Wednesday, May 16, 2012

New President of MIT is its Provost

Congrats to the new President of MIT!

According to the MIT News Office:

L. Rafael Reif, a distinguished electrical engineer whose seven-year tenure as MIT's provost has helped MIT maintain its appetite for bold action as well as its firm financial footing, has been selected as the 17th president of the Institute.

Reif, 61, was elected to the post this morning by a vote of the MIT Corporation. He will assume the MIT presidency on July 2, 2012.

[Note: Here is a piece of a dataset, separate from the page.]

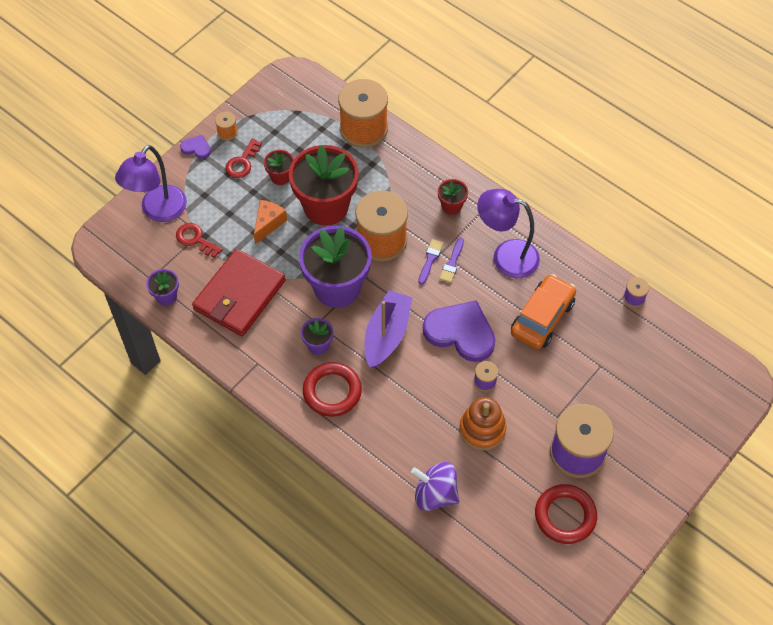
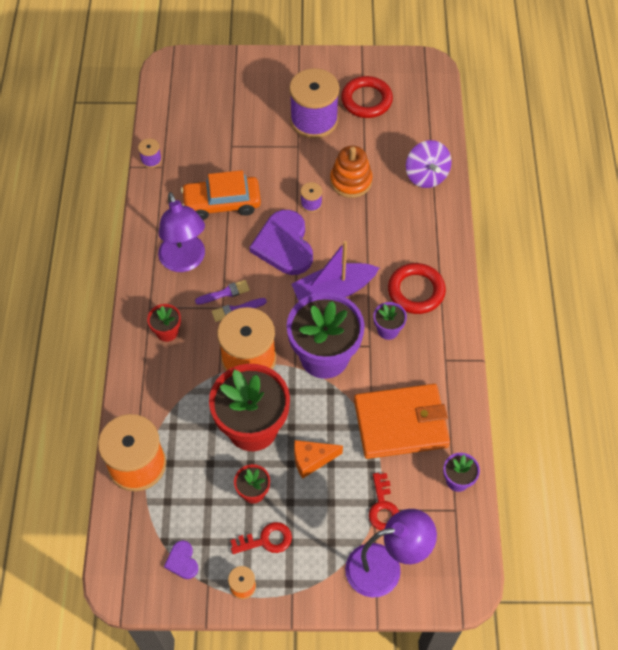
camera: 130 degrees left, 0 degrees up
purple heart [180,135,211,159] -> purple heart moved to [164,540,198,579]
red wallet [192,249,286,336] -> orange wallet [354,384,450,459]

As the Institute's chief academic officer since 2005, Reif led the design and implementation of the strategy that allowed MIT to weather the global financial crisis; drove the growth of MIT's global strategy; promoted a major faculty-led effort to address challenges around race and diversity; helped foster the emergence of an innovation cluster adjacent to MIT in Kendall Square; led the development of MITx, the Institute's new initiative in online learning; and led MIT's role in the formation of edX, the recently announced partnership between MIT and Harvard University that builds on MITx and that aims to enrich residential education while bringing online learning to great numbers of people around the world.

Reif has been a member of the MIT faculty since 1980 and is currently the Fariborz Maseeh Professor of Emerging Technology in the Department of Electrical Engineering and Computer Science. He succeeds Susan Hockfield, who announced earlier this year that she would step down after more than seven years as MIT's president.

More info is on MIT News.

Susan Hockfield was the first female to lead MIT.

Having spent two years at MIT,  in the Transportation Systems Division under the sponsorship of a National Science Foundation Visiting Professorship for Women, and at the Sloan School of Management under a (now-called) Conti Faculty Fellowship from UMass Amherst, I wish this institution well. I have good colleagues and friends there and a neighbor's son will be a freshman there as of Fall 2012.